Chief Justice of Uganda Protectorate
- In office 1911–1912
- Preceded by: Office created
- Succeeded by: Morris Carter

Personal details
- Born: 14 November 1868 London
- Died: 22 December 1933 (aged 65) Uitenhage, South Africa
- Children: 1 son
- Occupation: Barrister, colonial administrator and senior judge

= George Francis Macdaniel Ennis =

British barrister and colonial judge (1868–1933)

George Francis Macdaniel Ennis (14 November 1868 – 22 December 1933) was a British barrister and senior colonial judge who served in East Africa and Ceylon in the early twentieth century.

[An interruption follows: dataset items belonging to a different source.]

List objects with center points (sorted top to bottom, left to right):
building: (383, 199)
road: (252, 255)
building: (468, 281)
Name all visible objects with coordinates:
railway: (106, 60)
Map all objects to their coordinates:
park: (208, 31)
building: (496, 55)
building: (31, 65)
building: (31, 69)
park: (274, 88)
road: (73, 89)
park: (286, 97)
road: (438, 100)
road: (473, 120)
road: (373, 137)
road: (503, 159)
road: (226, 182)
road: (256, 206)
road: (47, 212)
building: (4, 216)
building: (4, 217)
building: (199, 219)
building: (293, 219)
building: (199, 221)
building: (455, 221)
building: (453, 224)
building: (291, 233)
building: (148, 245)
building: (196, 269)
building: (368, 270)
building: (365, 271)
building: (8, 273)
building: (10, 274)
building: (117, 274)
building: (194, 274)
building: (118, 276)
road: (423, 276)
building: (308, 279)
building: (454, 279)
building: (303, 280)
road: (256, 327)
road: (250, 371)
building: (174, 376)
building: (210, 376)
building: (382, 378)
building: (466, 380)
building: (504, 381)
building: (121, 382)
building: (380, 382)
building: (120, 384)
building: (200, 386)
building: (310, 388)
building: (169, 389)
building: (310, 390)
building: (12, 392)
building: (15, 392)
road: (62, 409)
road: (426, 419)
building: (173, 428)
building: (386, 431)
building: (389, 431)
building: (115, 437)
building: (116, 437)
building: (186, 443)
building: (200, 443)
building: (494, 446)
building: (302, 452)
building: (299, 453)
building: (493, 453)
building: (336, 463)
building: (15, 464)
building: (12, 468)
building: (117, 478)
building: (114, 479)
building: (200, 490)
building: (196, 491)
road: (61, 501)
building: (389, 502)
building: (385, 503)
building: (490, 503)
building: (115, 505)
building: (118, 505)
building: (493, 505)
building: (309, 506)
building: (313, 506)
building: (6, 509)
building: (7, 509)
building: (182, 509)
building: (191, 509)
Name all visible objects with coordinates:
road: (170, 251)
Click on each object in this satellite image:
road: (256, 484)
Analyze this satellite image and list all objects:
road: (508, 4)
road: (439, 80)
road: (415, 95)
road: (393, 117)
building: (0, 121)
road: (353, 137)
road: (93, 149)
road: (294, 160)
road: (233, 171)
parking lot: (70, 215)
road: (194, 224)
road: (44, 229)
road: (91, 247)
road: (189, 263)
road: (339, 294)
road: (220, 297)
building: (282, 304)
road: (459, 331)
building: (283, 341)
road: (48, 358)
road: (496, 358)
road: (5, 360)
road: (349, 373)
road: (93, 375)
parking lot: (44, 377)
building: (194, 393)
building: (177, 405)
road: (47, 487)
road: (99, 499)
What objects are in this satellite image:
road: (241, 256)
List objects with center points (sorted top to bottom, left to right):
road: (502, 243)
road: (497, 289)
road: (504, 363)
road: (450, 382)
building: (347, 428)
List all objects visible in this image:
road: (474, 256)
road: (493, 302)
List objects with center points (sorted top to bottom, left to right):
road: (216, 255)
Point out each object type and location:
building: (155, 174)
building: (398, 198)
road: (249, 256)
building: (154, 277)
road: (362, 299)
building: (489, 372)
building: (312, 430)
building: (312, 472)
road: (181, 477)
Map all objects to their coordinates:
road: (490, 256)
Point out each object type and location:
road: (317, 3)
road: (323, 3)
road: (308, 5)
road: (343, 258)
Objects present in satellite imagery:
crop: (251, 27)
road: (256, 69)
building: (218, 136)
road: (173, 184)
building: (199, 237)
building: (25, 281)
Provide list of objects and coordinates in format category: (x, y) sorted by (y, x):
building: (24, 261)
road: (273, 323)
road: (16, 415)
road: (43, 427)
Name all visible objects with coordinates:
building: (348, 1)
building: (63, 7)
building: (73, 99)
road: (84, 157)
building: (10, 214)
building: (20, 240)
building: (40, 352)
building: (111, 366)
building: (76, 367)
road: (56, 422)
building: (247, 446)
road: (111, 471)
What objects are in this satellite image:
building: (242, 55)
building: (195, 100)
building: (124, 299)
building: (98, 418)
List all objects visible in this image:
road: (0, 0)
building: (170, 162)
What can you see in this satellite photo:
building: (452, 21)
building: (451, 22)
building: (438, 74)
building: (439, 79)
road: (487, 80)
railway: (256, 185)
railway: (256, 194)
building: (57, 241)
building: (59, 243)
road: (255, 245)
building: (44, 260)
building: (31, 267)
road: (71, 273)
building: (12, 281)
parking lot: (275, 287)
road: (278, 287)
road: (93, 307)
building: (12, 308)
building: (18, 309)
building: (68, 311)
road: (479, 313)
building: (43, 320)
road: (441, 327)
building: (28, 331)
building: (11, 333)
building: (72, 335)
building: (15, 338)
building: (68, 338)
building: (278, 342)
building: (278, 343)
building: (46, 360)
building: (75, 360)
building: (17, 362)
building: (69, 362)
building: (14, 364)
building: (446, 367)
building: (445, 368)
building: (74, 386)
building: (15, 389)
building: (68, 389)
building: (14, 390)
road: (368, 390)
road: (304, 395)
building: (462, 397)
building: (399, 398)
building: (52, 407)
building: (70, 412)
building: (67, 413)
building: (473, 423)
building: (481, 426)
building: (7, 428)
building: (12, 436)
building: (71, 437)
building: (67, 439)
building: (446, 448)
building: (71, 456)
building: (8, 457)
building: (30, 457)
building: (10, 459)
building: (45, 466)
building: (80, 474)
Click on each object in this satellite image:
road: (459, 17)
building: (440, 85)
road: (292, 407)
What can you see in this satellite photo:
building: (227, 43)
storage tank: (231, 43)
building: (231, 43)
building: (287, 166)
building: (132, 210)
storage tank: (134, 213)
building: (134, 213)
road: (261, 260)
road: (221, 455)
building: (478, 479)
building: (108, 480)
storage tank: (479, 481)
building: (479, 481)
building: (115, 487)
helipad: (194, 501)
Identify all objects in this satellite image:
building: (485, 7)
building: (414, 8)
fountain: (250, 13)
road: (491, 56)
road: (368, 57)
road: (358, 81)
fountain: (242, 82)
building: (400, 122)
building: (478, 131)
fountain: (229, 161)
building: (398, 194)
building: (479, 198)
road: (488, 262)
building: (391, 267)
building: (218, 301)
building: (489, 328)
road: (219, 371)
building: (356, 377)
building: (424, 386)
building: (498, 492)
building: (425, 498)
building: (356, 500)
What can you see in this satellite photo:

== Early life and education ==
Ennis was born in London in 1868. He was educated privately and at King's College School, London. In 1892, he was called to the bar of the Middle Temple.

== Career ==
Ennis entered the Colonial Service in 1894 as Secretary to the Governor of British North Borneo, and served under the North Borneo Chartered Company in various capacities until 1897. In 1899, he went to the East Africa Protectorate where he served as Registrar (1899); Judge (1900); and Assistant Judge, Zanzibar (1899 and 1901). In 1902, he was transferred to the Protectorate of Uganda where he was appointed Chief Judicial Officer and Vice-consul and later served as a Principal Judge and Chief Justice of the High Court of Uganda, while also serving as Judge of the Court of Appeal for East Africa. In 1911, he published: The Laws of Uganda. In 1912, he went to Ceylon where he served as Senior Puisne Judge of the Supreme Court of Ceylon and on occasion as Acting Chief Justice until 1925, when he retired from the judicial service.

== Personal life and death ==
Ellis married Ethel Kirkland in 1904 and they had a son. He died in Uitenhage, South Africa on 22 December 1933.